You should pass all below 20KHz, as flat as possible. You definitely should stop 24.1KHz and up. How bad 22.05KHz to 24.1KHz is, is debatable.

> then surely you're high-end enough that you can't say “nah, who cares about the most common sample rate out there”.

I didn't say "don't support 44.1KHz" -- I'm saying there's good reasons to prefer 48KHz.

All being equal (same number of filter taps, etc)-- just a slightly higher sample rate offers a lot more performance because you can get a bit more frequency response and a lot flatter passband.

The Moog Minimoog filter goes beyond 20Khz. So even if you gently roll off at 20Khz, you’re going to miss overtones etc.
You can't hear ultrasound. For audio, the only question about 20+ kHz frequencies is how to get rid of them in the cheapest+best way.
But they still interact with frequencies lower than 20khz right?

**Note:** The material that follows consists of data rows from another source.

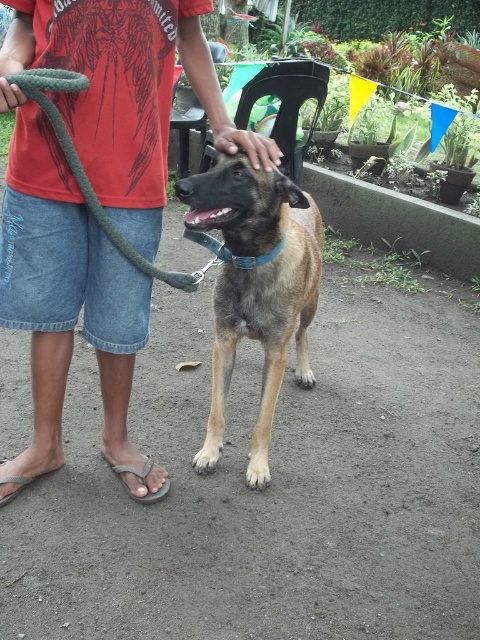
You are standing in the garden and see the brown fur dog at center and the gray rubber sandal at lower left. Which object is positioned more to the right side of the scene?

The brown fur dog at center is positioned more to the right side of the scene than the gray rubber sandal at lower left.

You are the person in the image holding the green rope leash at left and wearing the gray fabric sandal at lower left. If you look down at your feet, which object is higher up?

The green rope leash at left is above the gray fabric sandal at lower left, so when you look down, the green rope leash at left appears higher up than the gray fabric sandal at lower left.

You are standing in the garden and want to place a small potted plant between the two points labeled as point (123, 435) and point (263, 432). Which point should the plant be closer to if it needs to be nearer to the camera?

The small potted plant should be placed closer to point (123, 435) because it is closer to the camera than point (263, 432).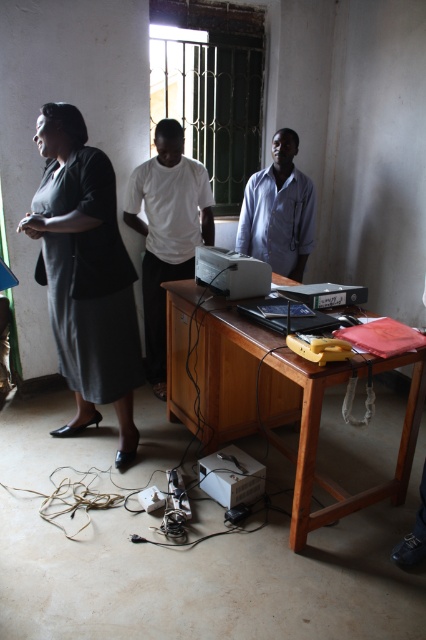
Does black matte laptop at center have a greater width compared to black plastic hard drive at center?

Indeed, black matte laptop at center has a greater width compared to black plastic hard drive at center.

Looking at this image, is black matte laptop at center shorter than black plastic hard drive at center?

No.

The height and width of the screenshot is (640, 426). What do you see at coordinates (264, 310) in the screenshot? I see `black matte laptop at center` at bounding box center [264, 310].

I want to click on black matte laptop at center, so click(264, 310).

Between point (273, 321) and point (340, 346), which one is positioned in front?

Point (340, 346) is in front.

Based on the photo, who is shorter, black matte laptop at center or yellow plastic bag at lower right?

yellow plastic bag at lower right is shorter.

Which is in front, point (285, 323) or point (337, 355)?

Positioned in front is point (337, 355).

Where is `black matte laptop at center`? The height and width of the screenshot is (640, 426). black matte laptop at center is located at coordinates (264, 310).

Which of these two, white plastic printer at center or black matte laptop at center, stands shorter?

Standing shorter between the two is black matte laptop at center.

Does white plastic printer at center have a smaller size compared to black matte laptop at center?

Actually, white plastic printer at center might be larger than black matte laptop at center.

Is point (256, 276) positioned behind point (331, 330)?

Yes, point (256, 276) is farther from viewer.

The width and height of the screenshot is (426, 640). Find the location of `white plastic printer at center`. white plastic printer at center is located at coordinates (230, 273).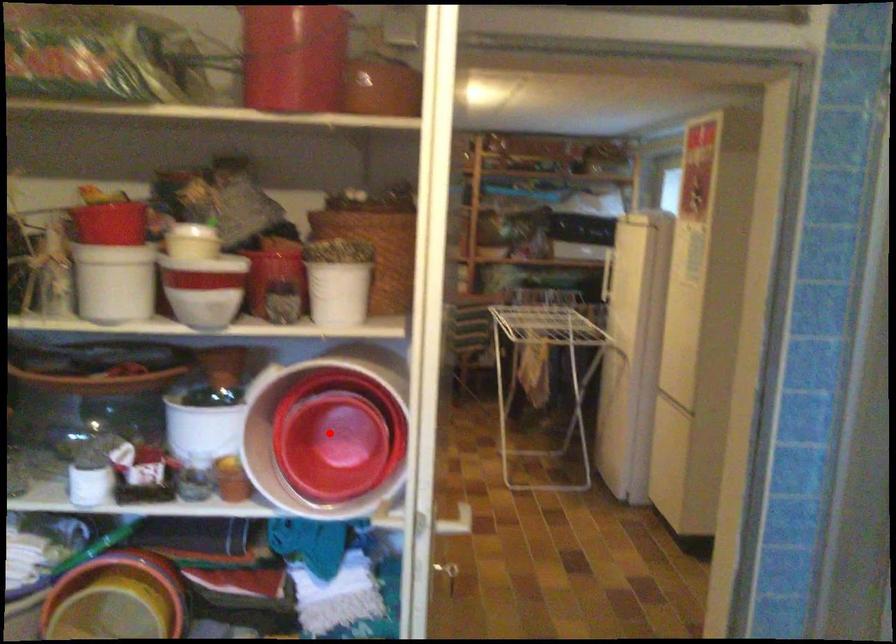
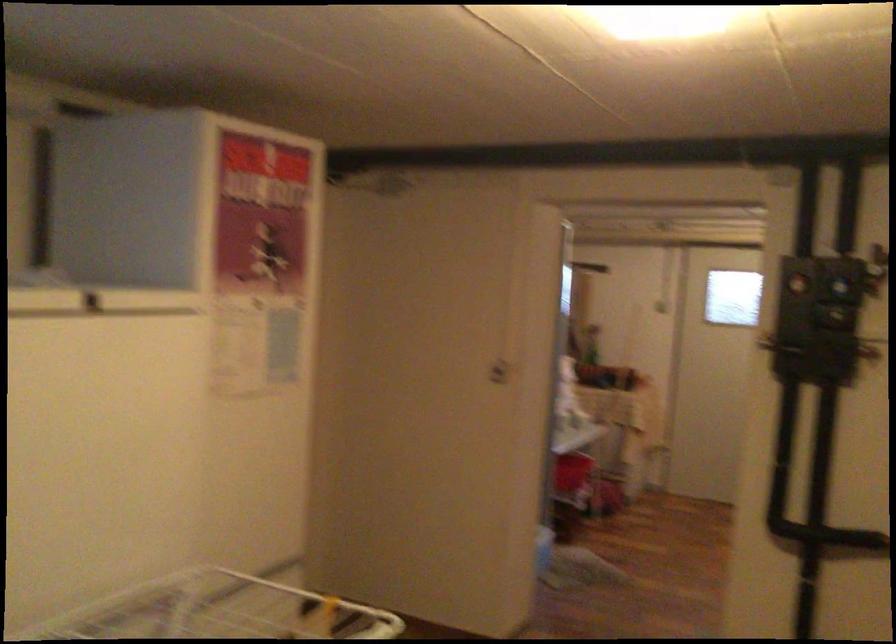
Question: I am providing you with two images of the same scene from different viewpoints. A red point is marked on the first image. Is the red point's position out of view in image 2?

Choices:
 (A) Yes
 (B) No

Answer: (A)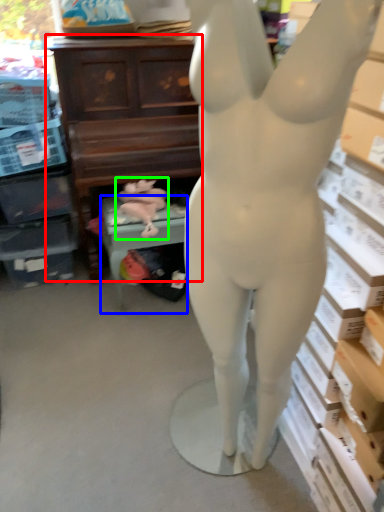
Question: Which is farther away from entertainment center (highlighted by a red box)? furniture (highlighted by a blue box) or animal sculpture (highlighted by a green box)?

Choices:
 (A) furniture
 (B) animal sculpture

Answer: (A)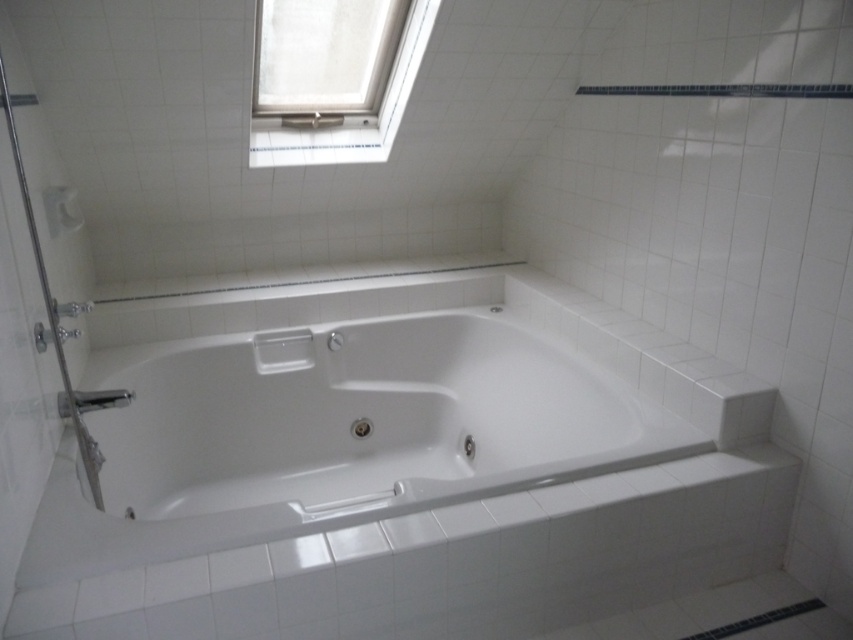
Question: Which of the following is the farthest from the observer?

Choices:
 (A) (286, 147)
 (B) (569, 397)
 (C) (82, 394)

Answer: (A)

Question: Can you confirm if white plastic window at upper center is thinner than satin nickel faucet at lower left?

Choices:
 (A) no
 (B) yes

Answer: (A)

Question: Can you confirm if white glossy bathtub at center is positioned above satin nickel faucet at lower left?

Choices:
 (A) yes
 (B) no

Answer: (B)

Question: Does white glossy bathtub at center come behind satin nickel faucet at lower left?

Choices:
 (A) no
 (B) yes

Answer: (A)

Question: Among these objects, which one is nearest to the camera?

Choices:
 (A) white plastic window at upper center
 (B) white glossy bathtub at center

Answer: (B)

Question: Which point appears closest to the camera in this image?

Choices:
 (A) (64, 404)
 (B) (74, 492)
 (C) (392, 141)

Answer: (B)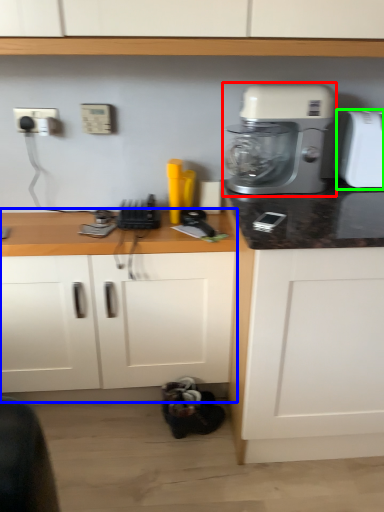
Question: Considering the real-world distances, which object is farthest from mixer (highlighted by a red box)? counter (highlighted by a blue box) or toaster (highlighted by a green box)?

Choices:
 (A) counter
 (B) toaster

Answer: (A)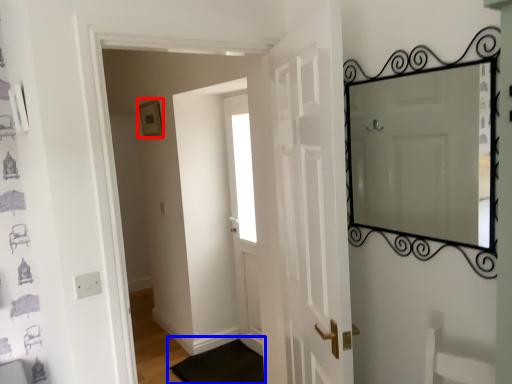
Question: Among these objects, which one is nearest to the camera, picture frame (highlighted by a red box) or doormat (highlighted by a blue box)?

Choices:
 (A) picture frame
 (B) doormat

Answer: (B)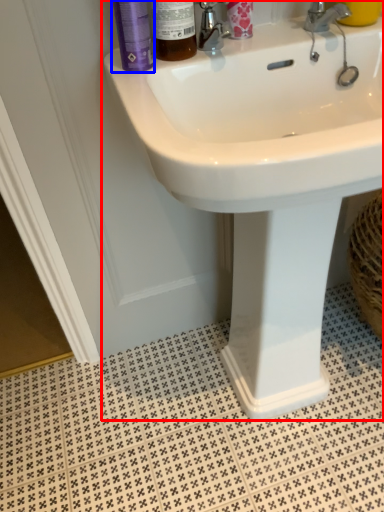
Question: Among these objects, which one is farthest to the camera, sink (highlighted by a red box) or mouthwash (highlighted by a blue box)?

Choices:
 (A) sink
 (B) mouthwash

Answer: (B)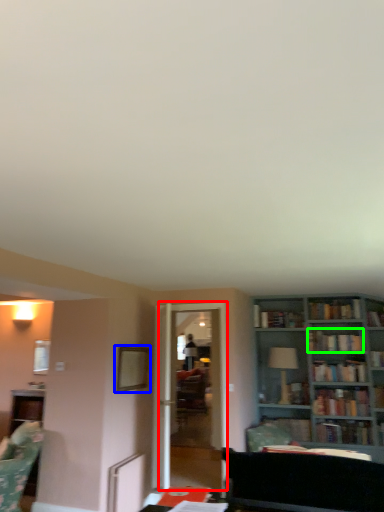
Question: Considering the real-world distances, which object is closest to glass door (highlighted by a red box)? picture frame (highlighted by a blue box) or book (highlighted by a green box).

Choices:
 (A) picture frame
 (B) book

Answer: (A)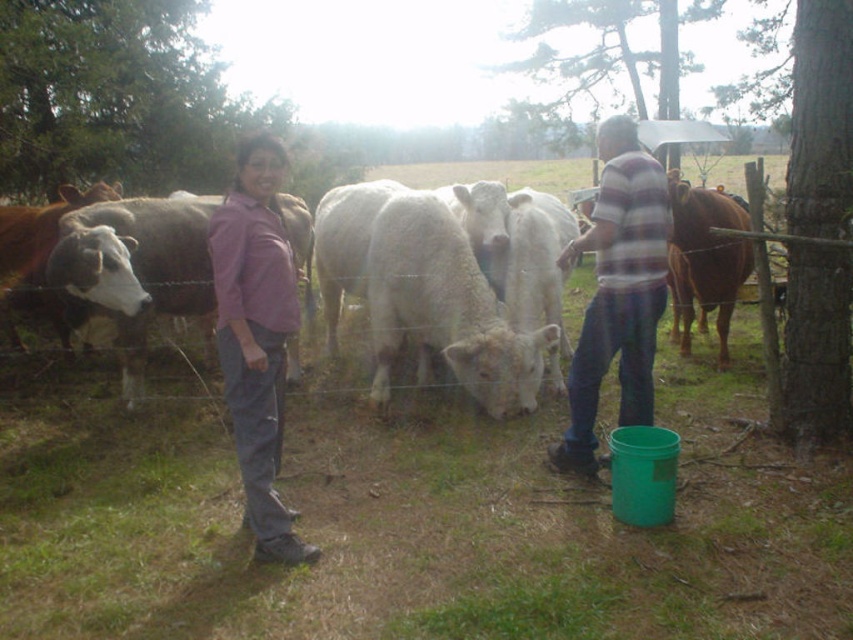
In the rural scene described, there is a woman wearing a purple cotton shirt at center and a brown glossy cow at right. From the perspective of an observer looking at the image, which object is positioned more to the left?

The purple cotton shirt at center is positioned to the left of the brown glossy cow at right.

You are a photographer trying to capture a group photo of the purple cotton shirt at center and the brown glossy cow at right. Given their height difference, which one should you adjust your camera angle to focus on to ensure both are in frame without cropping?

The purple cotton shirt at center is much taller than the brown glossy cow at right, so you should lower your camera angle to focus on the brown glossy cow at right to include both in the frame without cropping.

You are standing at the point labeled point (254, 292) and want to walk to the point labeled point (701, 216). Which direction should you face to walk directly towards your destination?

You should face north to walk directly towards point (701, 216) from point (254, 292).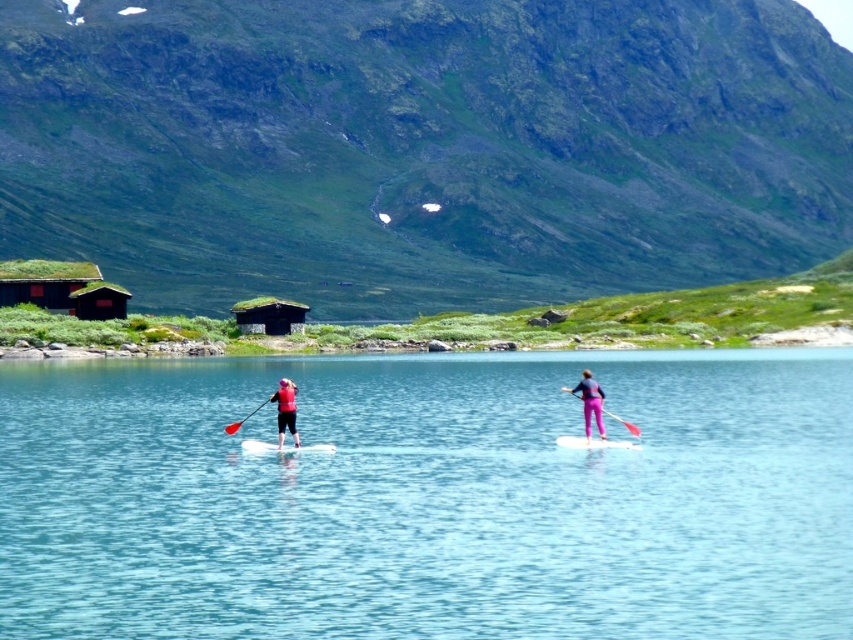
Question: Estimate the real-world distances between objects in this image. Which object is closer to the green mossy rock at upper center?

Choices:
 (A) matte red life vest at center
 (B) white foam kayak at center

Answer: (B)

Question: Considering the relative positions of green mossy rock at upper center and dark brown wooden hut at left in the image provided, where is green mossy rock at upper center located with respect to dark brown wooden hut at left?

Choices:
 (A) right
 (B) left

Answer: (A)

Question: Can you confirm if clear blue water at center is smaller than green mossy roof hut at center?

Choices:
 (A) yes
 (B) no

Answer: (B)

Question: Is dark brown wooden hut at left above green mossy roof hut at center?

Choices:
 (A) yes
 (B) no

Answer: (A)

Question: Estimate the real-world distances between objects in this image. Which object is farther from the white foam kayak at center?

Choices:
 (A) clear blue water at center
 (B) pink fabric paddleboarder at center
 (C) green mossy rock at upper center

Answer: (C)

Question: Which object is the farthest from the white foam kayak at center?

Choices:
 (A) pink fabric paddle at center
 (B) pink matte kayak at center
 (C) pink fabric paddleboarder at center

Answer: (A)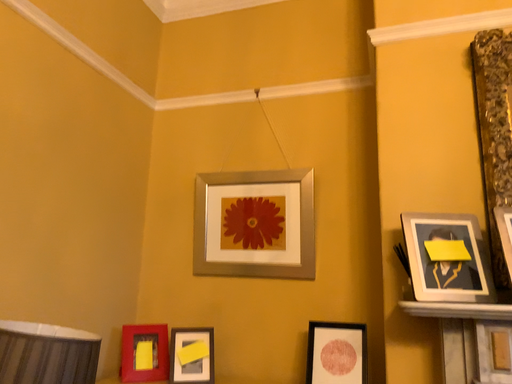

Think about it like this - I have a single steady saw wave at 10khz. If I started playing waves above 20khz, would I be able to detect any disturbance in that 10khz wave?

> But they still interact with frequencies lower than 20khz right?

No. Different frequencies don't generally “interact”, that's much of the point of frequency analysis.

> Think about it like this - I have a single steady saw wave at 10khz. If I started playing waves above 20khz, would I be able to detect any disturbance in that 10khz wave?

No.

If you have a green laser and put its beam under an ultraviolet light source, does the green laser change? It does not. It's the same thing.

Of course, if your amplifier is badly nonlinear-and-non-time-invariant in a very weird way, it _might_. But usually, even nonlinearities go the other way (creates overtones upwards in frequency, not undertones).

Oh.

Hmm… then what causes the obvious beating you hear when you have two saw waves close in frequency but not exact.

I guess when the anti-nodes match its silence and so it’s obvious to your ear, but nothing magical is happening to the signals themselves. Interesting, thanks for answering!

In that case filtering out everything over 20khz makes total sense!